Google demotes JC Penney in results after NYT exposé of SEO shenanigans


When you think of dresses, rugs, Samsonite luggage, skinny jeans or sweater dresses, does mall and former catalog retailer J.C. Penney spring to mind?

Although the national chain was never unknown or struggling for visibility, the store’s e-commerce site (JCP.com) performed ever better than one might expect as far as ranking for popular shopping search terms- so well, in fact, that it caught the eye of an investigative reporter for the New York Times. And what ensued lead Penney to fire its search optimization firm SearchDex, and saw the site “demoted” by the search engine giant to several degrees across many topics after some less than above board ranking tactics were exposed in the piece. (An expert on search engine rankings consulted for the article called Penney’s campaign the “most ambitious attempt” at manipulating Google’s results he’d ever seen.)

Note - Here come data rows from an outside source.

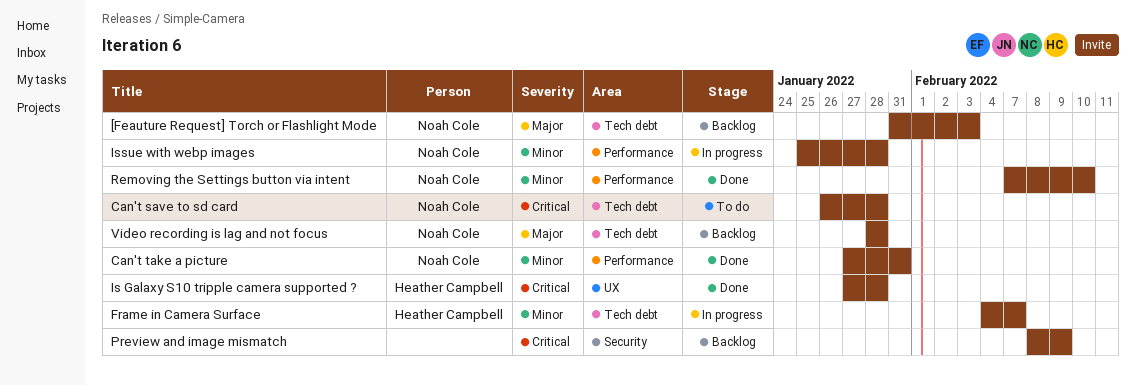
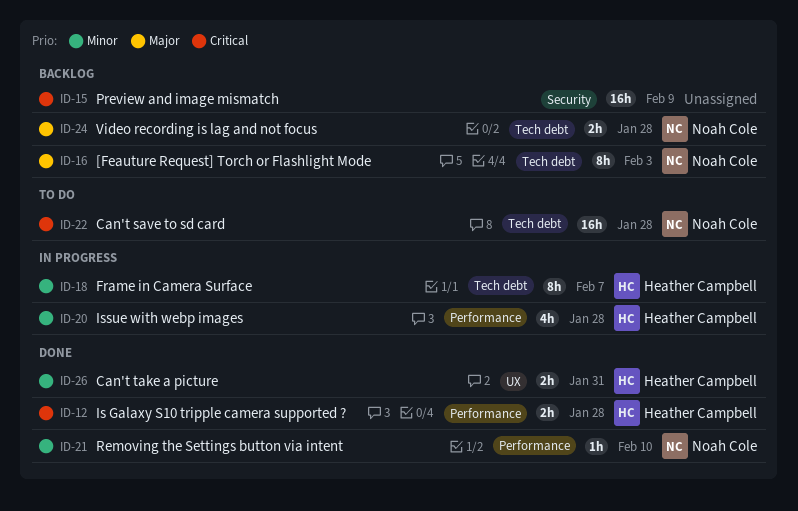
Can't take a picture, owner: Noah Cole -> Heather Campbell
Can't take a picture, label: Performance -> UX
Is Galaxy S10 tripple camera supported ?, label: UX -> Performance
Issue with webp images, owner: Noah Cole -> Heather Campbell

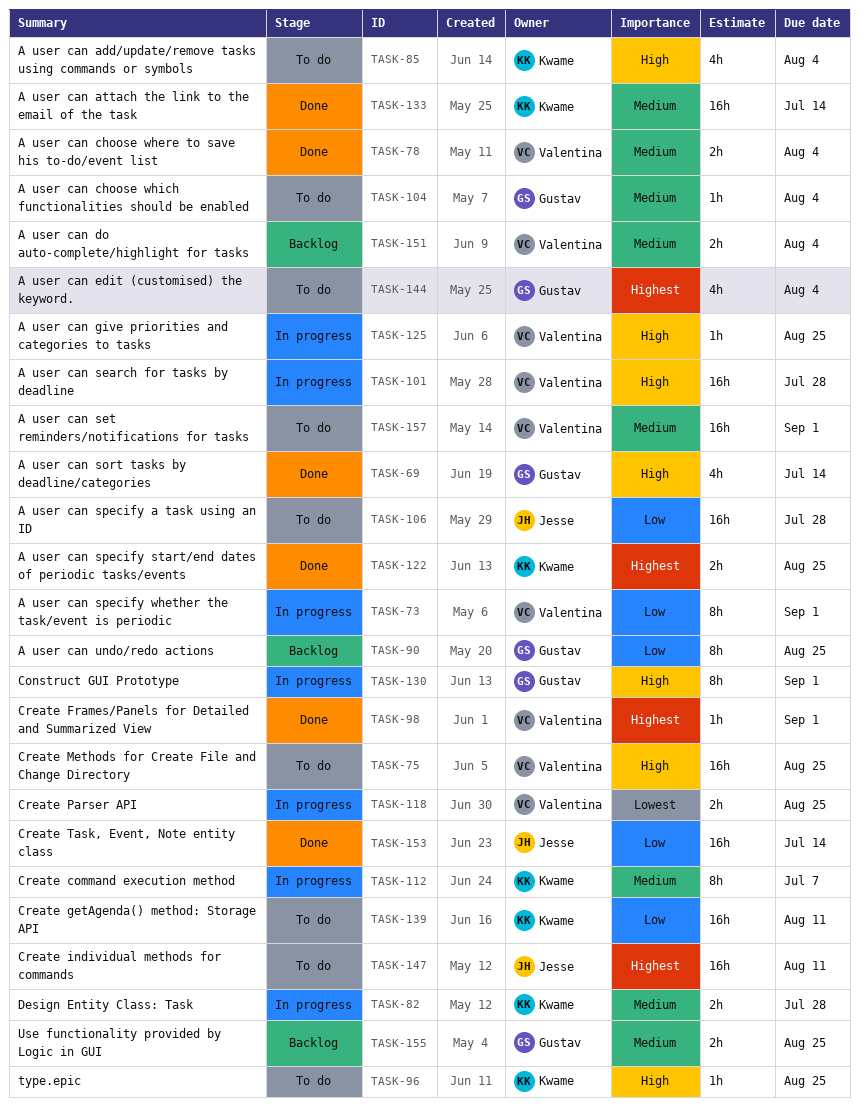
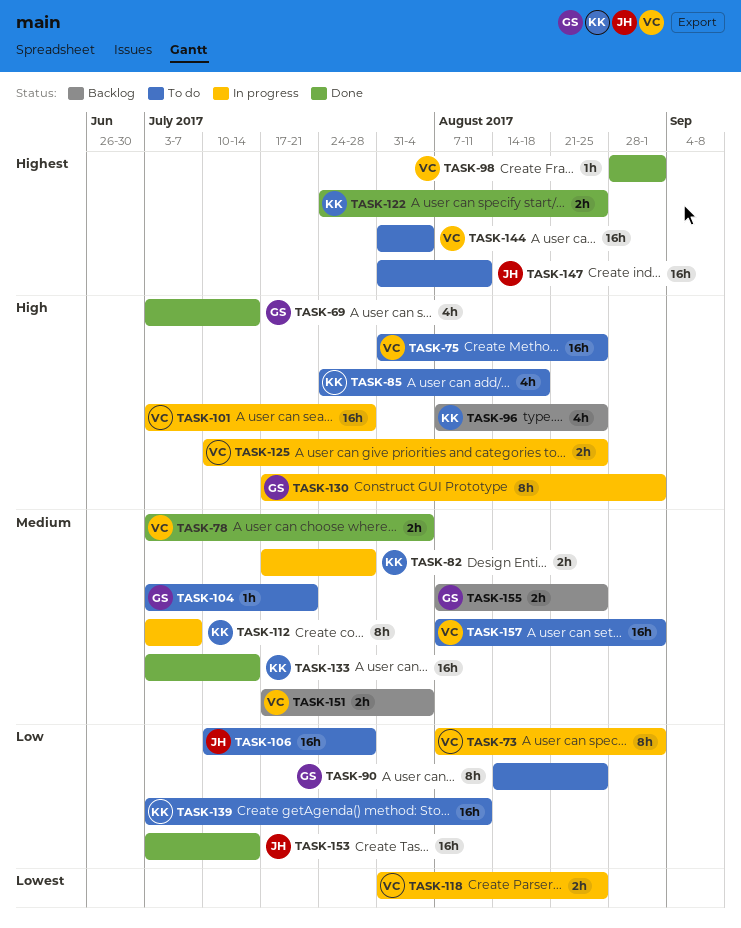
TASK-85, due: Aug 4 -> Aug 18
TASK-90, status: Backlog -> To do
TASK-96, status: To do -> Backlog
TASK-96, estimate: 1h -> 4h
TASK-104, due: Aug 4 -> Jul 21
TASK-125, estimate: 1h -> 2h
TASK-144, owner: Gustav -> Valentina
TASK-144, estimate: 4h -> 16h

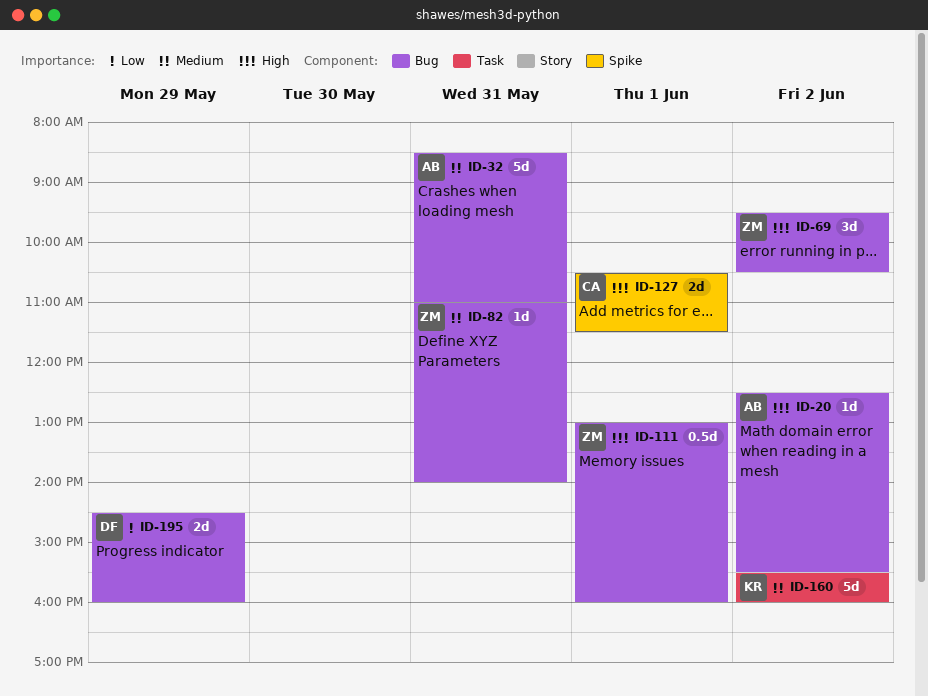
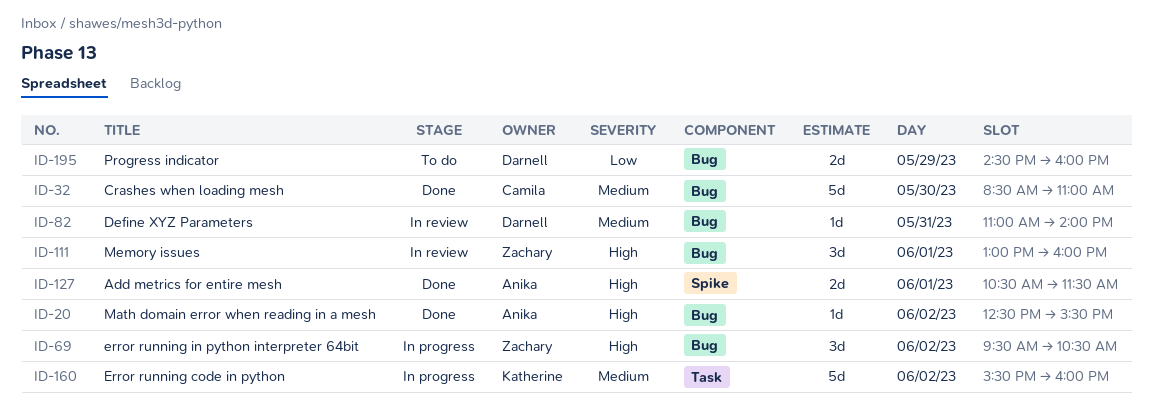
ID-32, owner: Anika -> Camila
ID-32, day: May 31 -> May 30
ID-82, owner: Zachary -> Darnell
ID-111, estimate: 0.5d -> 3d
ID-127, owner: Camila -> Anika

Among tactics described in the lengthy exposé is the practice of burying links on low-profile sites around the internet, tricking Google into seeing a relevant reference where none exists and building false trust, the NYT explained:

Some of the 2,015 pages are on [random other] sites related, at least nominally, to clothing. But most are not. The phrase “black dresses” and a Penney link were tacked to the bottom of a site called nuclear.engineeringaddict.com. “Evening dresses” appeared on a site called casino-focus.com. “Cocktail dresses” showed up on bulgariapropertyportal.com. “Casual dresses” was on a site called elistofbanks.com. “Semi-formal dresses” was pasted, rather incongruously, on usclettermen.org… There are links to JCPenney.com’s dresses page on sites about diseases, cameras, cars, dogs, aluminum sheets, travel, snoring, diamond drills, bathroom tiles, hotel furniture, online games, commodities, fishing, Adobe Flash, glass shower doors, jokes and dentists — and the list goes on.

Matt Cutts, who leads up the Google team that roots out and vociferously publicly frowns upon this sort of thing, confirmed to the Times that Penney had violated clear guidelines decreed by Google on manipulating rankings in such a way. It was Cutts that indicated the company would take “strong corrective action” against Penney.

Darcie Brossart, vice-president of corporate communications at JC Penney, commented on the debacle after Penney was pushed back “manually” (giggidy!) in Google’s results for many search terms. Brossart said:

“The characterization of JC Penney in the New York Times article is misleading and unwarranted… JC Penney was in no way involved in the posting of the links discussed in the article. We did not authorize them and we were not aware that they had been posted. To be clear, we do not tolerate violations of our policies regarding natural search, which reflect Google’s guidelines.”

With the recent news about Google’s crackdown on content farms and this public evisceration of a very well-known retailer, do you think the search engine giant stands a chance cleaning up its results to produce more relevant query answers? Does finding out a company uses such tactics impact your view of the company as a whole? Do you, like Forbes, think the CEO of JC Penney needs to apologize for the actions undertaken on the company’s behalf, even if they didn’t know the strategy was iffy?